Data for this task:
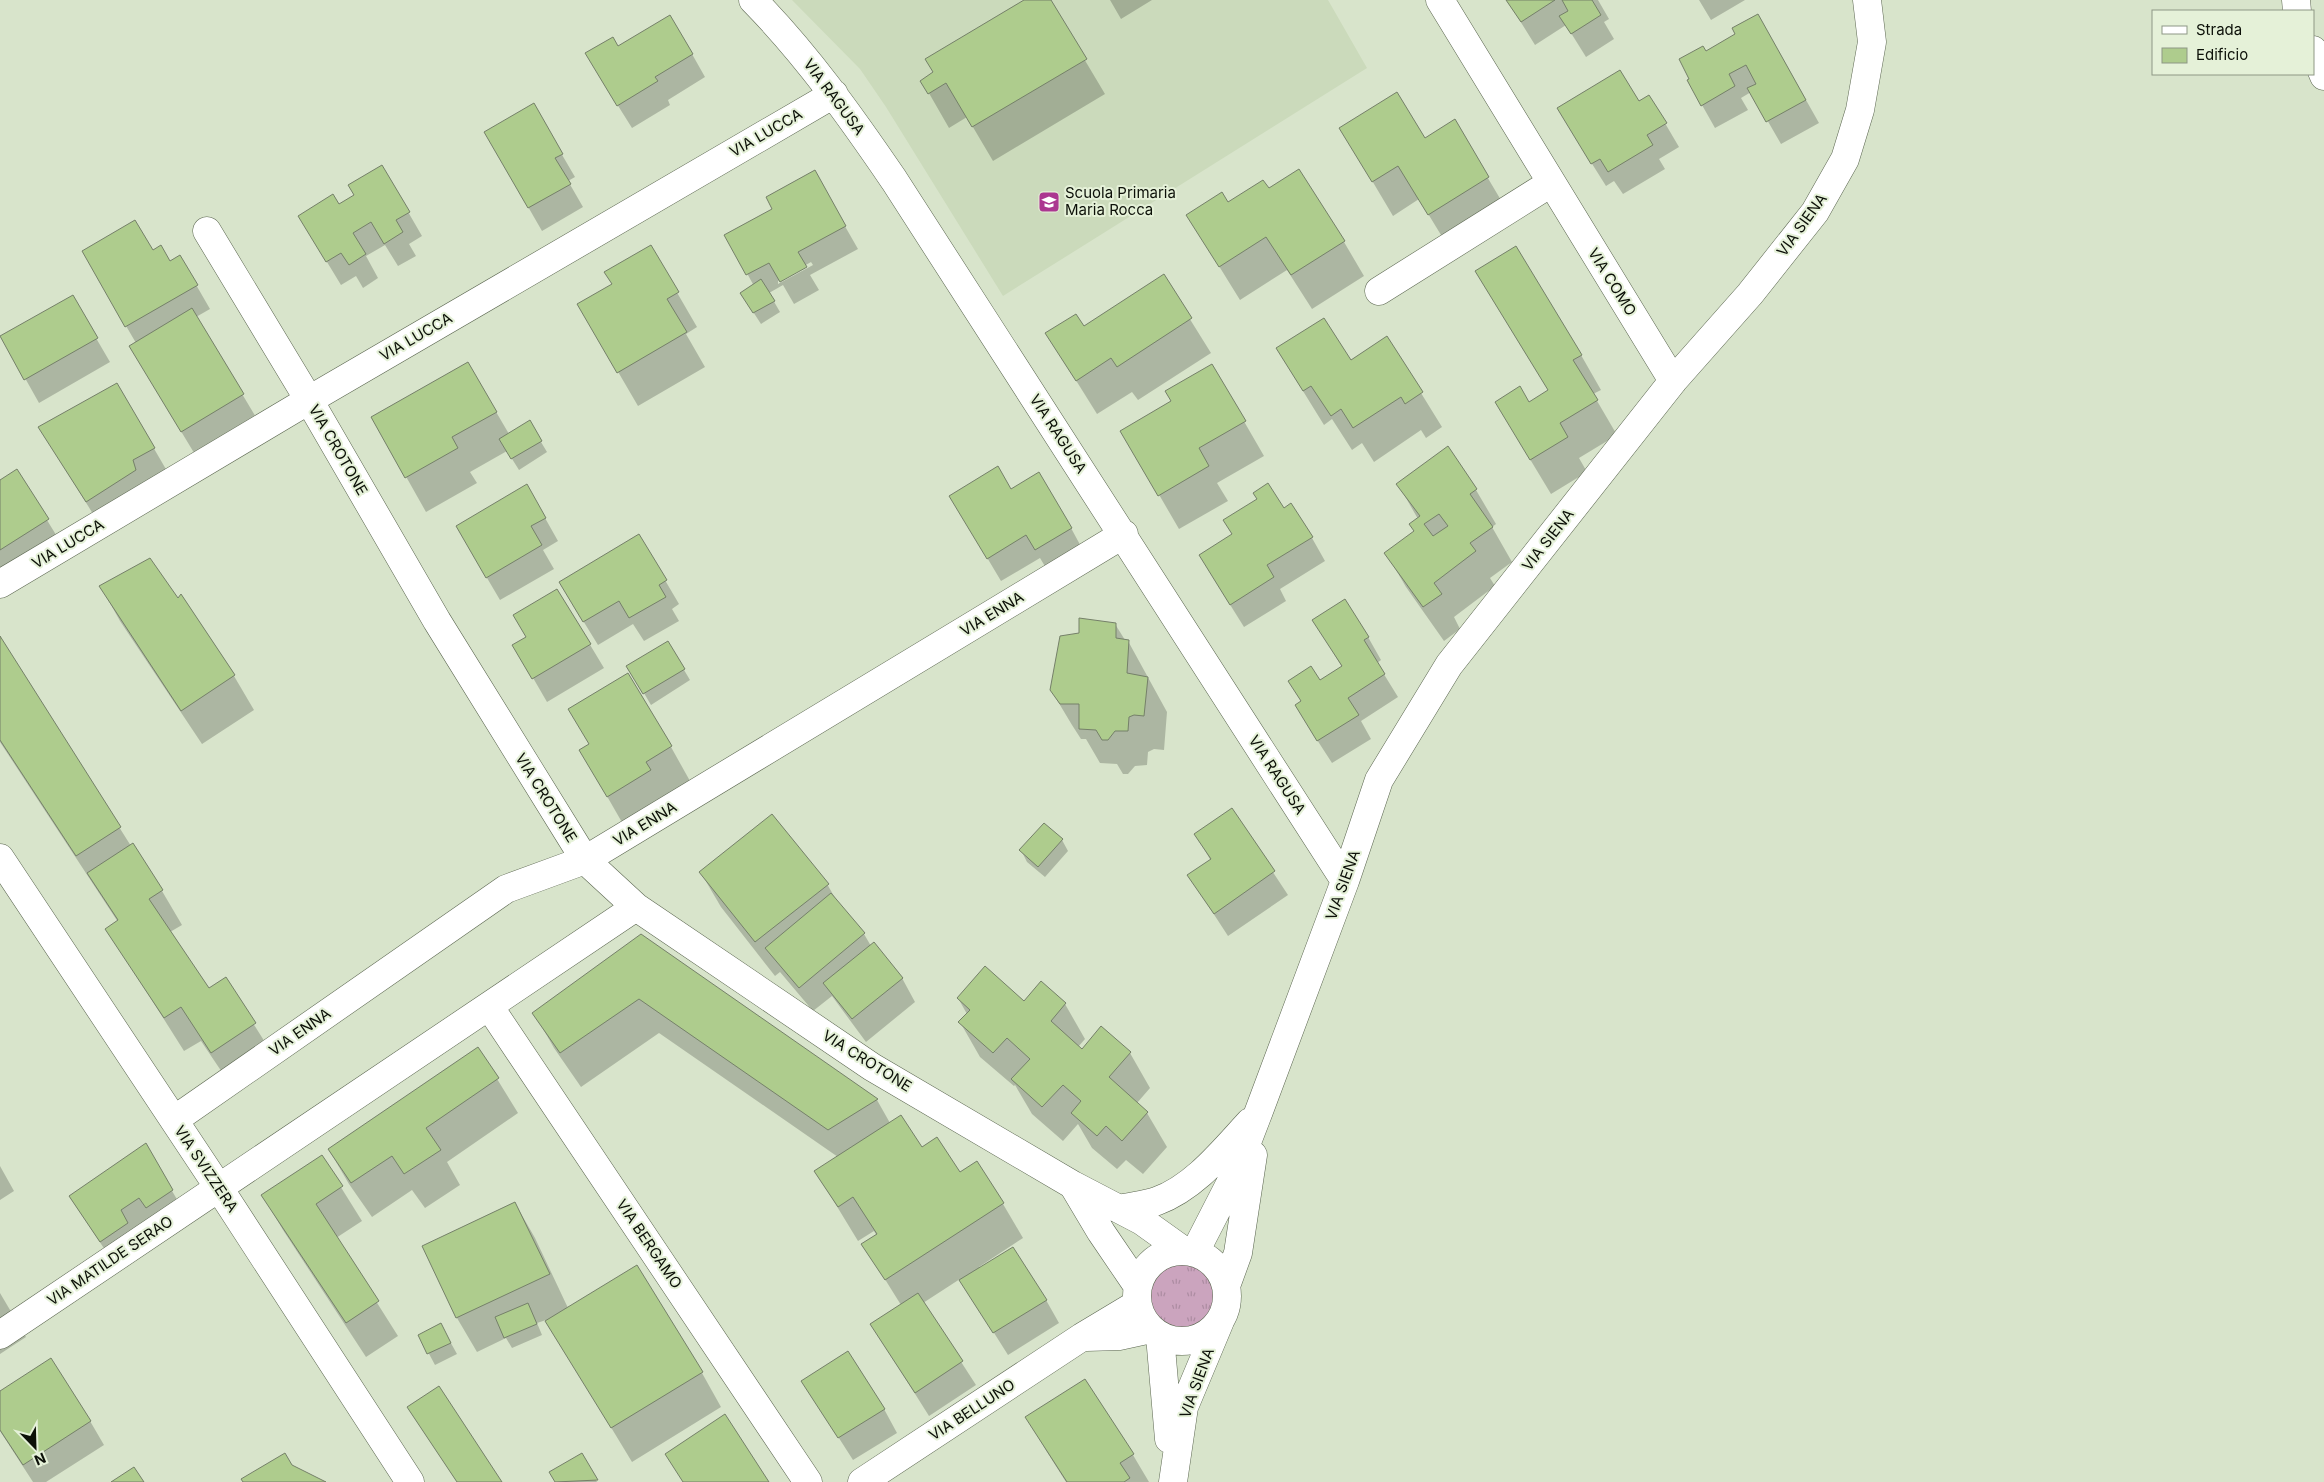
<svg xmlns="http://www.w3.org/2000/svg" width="2324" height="1482" font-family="Inter,sans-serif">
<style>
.built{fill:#cbdabb}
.grass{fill:url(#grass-tufts)}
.shadow{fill:#0003;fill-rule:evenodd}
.building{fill:#aecc8d;stroke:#758069;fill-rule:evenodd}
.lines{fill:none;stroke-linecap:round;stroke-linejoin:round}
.minor-casing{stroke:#5b6650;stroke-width:29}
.minor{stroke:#fff;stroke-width:28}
.labels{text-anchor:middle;stroke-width:4;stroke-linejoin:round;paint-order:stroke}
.street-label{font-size:15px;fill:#0c1008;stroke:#e5f1d8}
.poi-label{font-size:15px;fill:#0c1008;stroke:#e5f1d8;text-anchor:start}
</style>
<defs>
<pattern id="grass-tufts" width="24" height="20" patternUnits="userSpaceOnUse" patternTransform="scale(1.25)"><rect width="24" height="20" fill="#cba4be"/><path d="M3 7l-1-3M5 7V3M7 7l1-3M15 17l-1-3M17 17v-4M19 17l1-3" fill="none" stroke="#ad8ca2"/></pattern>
</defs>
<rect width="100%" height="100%" fill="#d8e4cb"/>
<path class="built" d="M792,0H1328L1367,68L1003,296L886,107L860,69Z"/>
<path class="grass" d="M1150 1296a32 32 0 1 1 64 0a32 32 0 1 1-64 0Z"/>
<path class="shadow" d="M1027,0H1049L1105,94L993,161L967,117L949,128L922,81Z
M1110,0H1152L1121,19Z
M1507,0H1598L1609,19L1604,22L1614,39L1586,57L1566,25L1535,45Z
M1699,0H1745L1711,20Z
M1758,15L1819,123L1781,144L1751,92L1741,98L1748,110L1715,128L1702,105L1706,52L1737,35Z
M618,48L692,54L705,77L668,100L670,105L632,128L600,77Z
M1649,96L1679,147L1659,159L1665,169L1623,194L1614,181L1606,186L1572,132Z
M533,105L575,177L568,181L583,207L542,231L485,132Z
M1454,121L1508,212L1449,248L1419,199L1393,216L1361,162L1424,139Z
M382,167L422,236L409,244L416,256L398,266L385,245L366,256L378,278L363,288L356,276L341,285L313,239L338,206L356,195Z
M814,172L858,249L810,275L819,290L794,304L783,285L769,293L780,312L761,324L748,304L754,286L726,235L774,209ZM811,262L813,265L778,284V281Z
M1268,190L1344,242L1364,276L1312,309L1287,270L1240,300L1188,216Z
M650,246L697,327L686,334L705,367L638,406L579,305L613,285Z
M152,251L170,262L180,257L210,309L196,317L263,429L202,466L150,380L136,343L83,252Z
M1476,271L1581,355L1601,390L1593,394L1617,435L1579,458L1587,472L1551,494L1516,436L1529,403L1549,391Z
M1163,276L1211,353L1138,400L1132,392L1097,414L1047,334L1083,327Z
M72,297L110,362L39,403L2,337Z
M1387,338L1442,427L1426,438L1421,430L1374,462L1362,443L1352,450L1332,419L1324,425L1277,349L1350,362Z
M468,364L509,434L529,422L547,452L519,470L507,451L470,472L477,483L426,512L373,418Z
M1212,366L1264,456L1217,483L1228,501L1179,529L1122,431L1172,401Z
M117,385L174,483L106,535L40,428Z
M1447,448L1476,490L1496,524L1492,527L1512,562L1490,578L1495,586L1454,617L1460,629L1444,641L1406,587L1386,553L1415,532L1418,519L1398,484Z
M17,471L61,543L0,570V481Z
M527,486L558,541L543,550L554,569L500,600L457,527Z
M1011,491L1071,528L1084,552L1049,573L1040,558L1001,581L964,519Z
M1283,510L1312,538L1325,561L1280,589L1286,601L1244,627L1214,579L1233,535Z
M639,536L679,604L672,609L679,621L644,641L633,624L598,645L574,606Z
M101,587L179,601L181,596L234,676L254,710L202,744L120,621Z
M557,590L604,668L547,702L514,645L527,638Z
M1115,624L1125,640L1128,641L1167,712L1164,750L1154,749L1148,752L1147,765L1135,766L1128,774H1123L1117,764L1100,763L1086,739H1081L1072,725L1051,690L1080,635Z
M1368,637L1381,660L1377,663L1398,697L1361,721L1371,739L1332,763L1310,729L1302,702L1320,682L1342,667L1328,644Z
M0,638L131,846L133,845L162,891L182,925L170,932L208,990L225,979L275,1058L232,1087L201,1041L184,1051L107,929L118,922L0,742Z
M668,643L690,680L651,705L628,666Z
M671,747L690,781L627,831L581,751Z
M1232,810L1288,895L1228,936L1189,876L1211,861L1196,835Z
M1062,840L1068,851L1045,877L1027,862L1021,850Z
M701,873L827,884L838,903L864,934L871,946L902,978L915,1002L866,1042L832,996L813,1011L780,972L775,976L721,907Z
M641,936L877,1100L890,1123L921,1149L1003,1204L1023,1238L979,1267L1046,1300L1059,1323L1008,1355L960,1279L923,1303L976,1385L929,1416L871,1324L901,1305L863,1244L877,1236L874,1231L858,1241L816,1172L838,1157L659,1033L581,1087L554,1048L534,1013Z
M1041,983L1065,1004L1085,1039L1078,1047L1082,1050L1101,1028L1130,1053L1150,1088L1137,1103L1147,1113L1167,1147L1143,1174L1126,1160L1117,1169L1092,1148L1078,1124L1063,1141L1032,1114L1015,1085L1014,1086L980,1057L960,1022L967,1014L958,998L1024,1003Z
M478,1048L518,1113L447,1162L460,1185L425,1208L412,1190L372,1217L349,1184L329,1150Z
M145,1145L185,1213L115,1265L70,1197Z
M322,1157L362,1221L336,1238L398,1336L366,1357L283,1230L263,1196Z
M0,1166L14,1191L0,1200Z
M515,1203L535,1238L568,1308L702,1373L721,1407L632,1462L546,1320L537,1323L542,1335L512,1348L506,1338L477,1352L457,1318L423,1247Z
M0,1293L26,1337L0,1354Z
M419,1335L447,1336L457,1354L435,1365Z
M1085,1380L1133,1455L1149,1482H1066L1047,1452L1027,1418Z
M803,1382L884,1409L897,1433L853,1460Z
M0,1392L90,1421L104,1445L46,1482H33L0,1431Z
M582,1455L597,1482H556L551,1473Z"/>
<path class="building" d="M1024,0H1051L1087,59L972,127L946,83L928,94L920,81L933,72L925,59Z
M1506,0H1555L1521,22Z
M1562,0H1592L1601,15L1571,34L1559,16L1568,11Z
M1758,14L1806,100L1766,122L1747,88L1756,84L1746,65L1729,74L1735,86L1701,106L1687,80L1689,79L1679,59L1703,46L1706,51L1735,34L1732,28Z
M670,15L693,54L655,77L658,81L617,106L585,53L613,37L618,46Z
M1620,70L1639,101L1649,95L1667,123L1647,135L1653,145L1608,172L1600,159L1591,164L1557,108Z
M1397,92L1425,138L1455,119L1489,177L1428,215L1398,166L1372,182L1339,128Z
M534,103L563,154L555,158L571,184L528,208L484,132Z
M382,165L410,212L396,220L403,232L384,244L371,222L353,233L366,254L349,265L341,253L326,262L298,216L333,194L339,204L354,195L348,185Z
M1299,169L1345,241L1291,275L1266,237L1219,267L1186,215L1222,192L1228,202L1263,180L1269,188Z
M815,170L846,226L798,252L807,267L780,282L769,263L746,275L724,235L772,209L766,197Z
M135,220L153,250L161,245L170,261L180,255L198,285L125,327L82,251Z
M651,245L679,292L667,299L687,332L617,373L577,304L612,284L604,272Z
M1516,246L1582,355L1573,360L1598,400L1560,423L1568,437L1530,460L1495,402L1520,386L1529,402L1548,390L1475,271Z
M1164,274L1192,318L1117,367L1111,358L1076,381L1045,333L1076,314L1084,326Z
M761,279L775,301L753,313L740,293Z
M73,295L98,338L24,380L0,336Z
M192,308L244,394L181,432L129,346Z
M1324,318L1351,360L1387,336L1423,392L1405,404L1401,397L1353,428L1341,409L1331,416L1311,386L1303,391L1276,348Z
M468,362L497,412L452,437L458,448L405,478L371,417Z
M1212,364L1246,421L1199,448L1209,466L1158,496L1120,431L1171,401L1165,391Z
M117,383L155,448L133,460L136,470L86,502L38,427Z
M530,420L542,441L511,459L499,439Z
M1448,446L1477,489L1470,494L1493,527L1470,543L1476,551L1434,583L1442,594L1423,607L1384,553L1414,531L1409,524L1420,516L1396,484ZM1439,514L1448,526L1433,536L1424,524Z
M998,466L1011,489L1039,472L1072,528L1035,550L1026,535L987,559L949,496Z
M17,469L49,519L0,550V480Z
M1268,483L1284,508L1291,503L1313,537L1267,565L1274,577L1230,605L1199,555L1232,534L1223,520L1257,499L1253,493Z
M527,484L546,518L531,526L542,545L486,578L456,526Z
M639,534L667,580L659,585L666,597L629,618L619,601L583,622L559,582Z
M150,558L178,598L181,594L235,675L181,711L99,586Z
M557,589L591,644L532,679L512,645L526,637L513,615Z
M1345,599L1369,637L1364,640L1385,674L1348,698L1359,715L1317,741L1295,705L1301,701L1288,681L1311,666L1320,680L1342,666L1312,620Z
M1079,618L1116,623V638L1129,640L1127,673L1148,677L1144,716L1134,715L1129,717L1128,731H1115L1108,740H1102L1096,730L1079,729V704H1060L1050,690L1060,636L1079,633Z
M0,636L121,827L76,856L0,740Z
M668,641L685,669L643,694L626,666Z
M628,673L672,746L646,762L651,770L607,797L579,750L589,744L568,709Z
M1232,808L1275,871L1214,914L1187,875L1211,859L1194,834Z
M772,814L829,884L755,942L699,872Z
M1044,823L1063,839L1038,867L1019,850Z
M133,843L163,890L149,899L209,988L226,977L256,1023L211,1053L181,1007L164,1018L105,929L118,920L87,873Z
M831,893L865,933L799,988L765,948Z
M641,934L878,1099L828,1130L639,999L560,1053L532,1013Z
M874,942L903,978L852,1019L823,983Z
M985,966L1024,1001L1041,981L1066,1003L1051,1021L1082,1049L1101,1026L1131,1052L1109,1077L1148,1112L1122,1141L1106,1126L1097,1136L1071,1113L1081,1101L1063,1085L1042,1107L1011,1079L1030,1059L1007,1038L993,1053L958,1022L970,1010L957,998Z
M478,1047L499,1078L426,1128L441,1150L404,1174L392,1156L351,1183L328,1149Z
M901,1115L922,1147L937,1137L960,1172L977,1161L1004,1203L885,1280L861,1244L877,1234L853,1197L838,1207L814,1171Z
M146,1143L173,1190L146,1208L139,1198L121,1210L128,1223L100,1242L69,1196Z
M322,1155L343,1186L316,1204L379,1301L346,1323L261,1195Z
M515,1202L550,1274L456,1318L422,1246Z
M1013,1247L1047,1300L993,1333L959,1280Z
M637,1265L703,1372L611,1428L545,1321Z
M918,1293L963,1361L915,1393L870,1324Z
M528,1303L537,1324L504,1338L495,1317Z
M441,1323L451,1343L427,1354L418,1335Z
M848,1351L885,1409L838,1438L801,1381Z
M51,1358L91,1421L23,1465L0,1430V1391Z
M1085,1379L1134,1454L1120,1463L1130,1478L1124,1482H1067L1025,1417Z
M439,1386L502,1482H457L407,1407Z
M725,1414L769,1482H683L665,1454Z
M285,1453L292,1465L326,1482H243L241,1479Z
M582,1453L598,1480L555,1482L549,1472Z
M134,1467L144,1482H111Z"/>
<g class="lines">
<g class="minor-casing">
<path id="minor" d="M753,0C807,55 851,117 894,180L1345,881
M1440,0L1673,381
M2296,0L2297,11
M2313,50L2324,76
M207,231L309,400L437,621L585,860L636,907L872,1067L1073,1185L1142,1221L1184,1251
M1379,291L1551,183
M0,584L309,400L834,94
M0,858L219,1188L410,1482
M489,1006L808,1482
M174,1120L506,889L585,860L1124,534
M1073,1185L1101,1232L1137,1285
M1119,1209C1131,1206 1146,1205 1157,1201C1195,1187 1223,1151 1250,1122
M1137 1296a45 45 0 1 1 90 0a45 45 0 1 1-90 0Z
M1195,1252L1234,1176L1259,1111L1345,881L1379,780L1449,665L1673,381L1750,294L1815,212L1845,159L1860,110L1872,42L1867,0
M1226,1286L1238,1253L1253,1155
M0,1335L636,907
M1160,1336L1169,1439
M1086,1337L1119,1336L1151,1329
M862,1482L1082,1337L1137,1304
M1173,1482L1184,1407L1220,1321"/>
</g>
<use href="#minor" class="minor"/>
</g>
<defs>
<g id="school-square" transform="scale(1.125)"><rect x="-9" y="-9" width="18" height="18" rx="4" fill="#ab3790" stroke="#e5f1d8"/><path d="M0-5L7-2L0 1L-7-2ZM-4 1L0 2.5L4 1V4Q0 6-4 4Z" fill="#fff"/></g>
</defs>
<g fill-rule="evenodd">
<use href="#school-square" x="1049" y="202"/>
</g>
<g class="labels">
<g class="street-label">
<text transform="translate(834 97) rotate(53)" y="5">VIA RAGUSA</text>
<text transform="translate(766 133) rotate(-30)" y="5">VIA LUCCA</text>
<text transform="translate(1802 225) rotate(-54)" y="5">VIA SIENA</text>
<text transform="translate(1612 282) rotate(58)" y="5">VIA COMO</text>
<text transform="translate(416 337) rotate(-30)" y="5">VIA LUCCA</text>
<text transform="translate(1058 434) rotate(57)" y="5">VIA RAGUSA</text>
<text transform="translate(338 450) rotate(60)" y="5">VIA CROTONE</text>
<text transform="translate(1548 540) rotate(-52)" y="5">VIA SIENA</text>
<text transform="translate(68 544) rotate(-31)" y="5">VIA LUCCA</text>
<text transform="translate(992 614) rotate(-31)" y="5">VIA ENNA</text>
<text transform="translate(1277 775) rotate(57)" y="5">VIA RAGUSA</text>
<text transform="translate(546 798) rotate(58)" y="5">VIA CROTONE</text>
<text transform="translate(645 824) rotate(-31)" y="5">VIA ENNA</text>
<text transform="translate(1343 885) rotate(-70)" y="5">VIA SIENA</text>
<text transform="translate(300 1032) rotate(-35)" y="5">VIA ENNA</text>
<text transform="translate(867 1061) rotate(32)" y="5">VIA CROTONE</text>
<text transform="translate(206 1169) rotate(56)" y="5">VIA SVIZZERA</text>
<text transform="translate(649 1244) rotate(56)" y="5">VIA BERGAMO</text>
<text transform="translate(110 1261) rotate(-34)" y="5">VIA MATILDE SERAO</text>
<text transform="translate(1197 1383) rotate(-70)" y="5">VIA SIENA</text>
<text transform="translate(972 1410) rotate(-33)" y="5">VIA BELLUNO</text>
</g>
<g class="poi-label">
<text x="1065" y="198">Scuola Primaria<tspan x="1065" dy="17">Maria Rocca</tspan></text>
</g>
</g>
<rect x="2152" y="10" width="162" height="65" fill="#e5f1d8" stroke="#8e9785"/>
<rect x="2162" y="26" width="25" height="8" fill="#ffffff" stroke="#8e9785"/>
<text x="2196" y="35" font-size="15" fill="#0c1008">Strada</text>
<rect x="2162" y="48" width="25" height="15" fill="#aecc8d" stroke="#8e9785"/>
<text x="2196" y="60" font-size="15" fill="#0c1008">Edificio</text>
<g transform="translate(35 1447) rotate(157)" stroke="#e5f1d8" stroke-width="4" paint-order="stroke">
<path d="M0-4L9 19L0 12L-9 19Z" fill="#0c1008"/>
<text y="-8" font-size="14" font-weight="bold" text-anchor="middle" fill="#0c1008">N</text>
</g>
</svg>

What this task involves:
Look at the records above. Copy every line where the string "evenodd" occurs.

Written response:
.shadow{fill:#0003;fill-rule:evenodd}
.building{fill:#aecc8d;stroke:#758069;fill-rule:evenodd}
<g fill-rule="evenodd">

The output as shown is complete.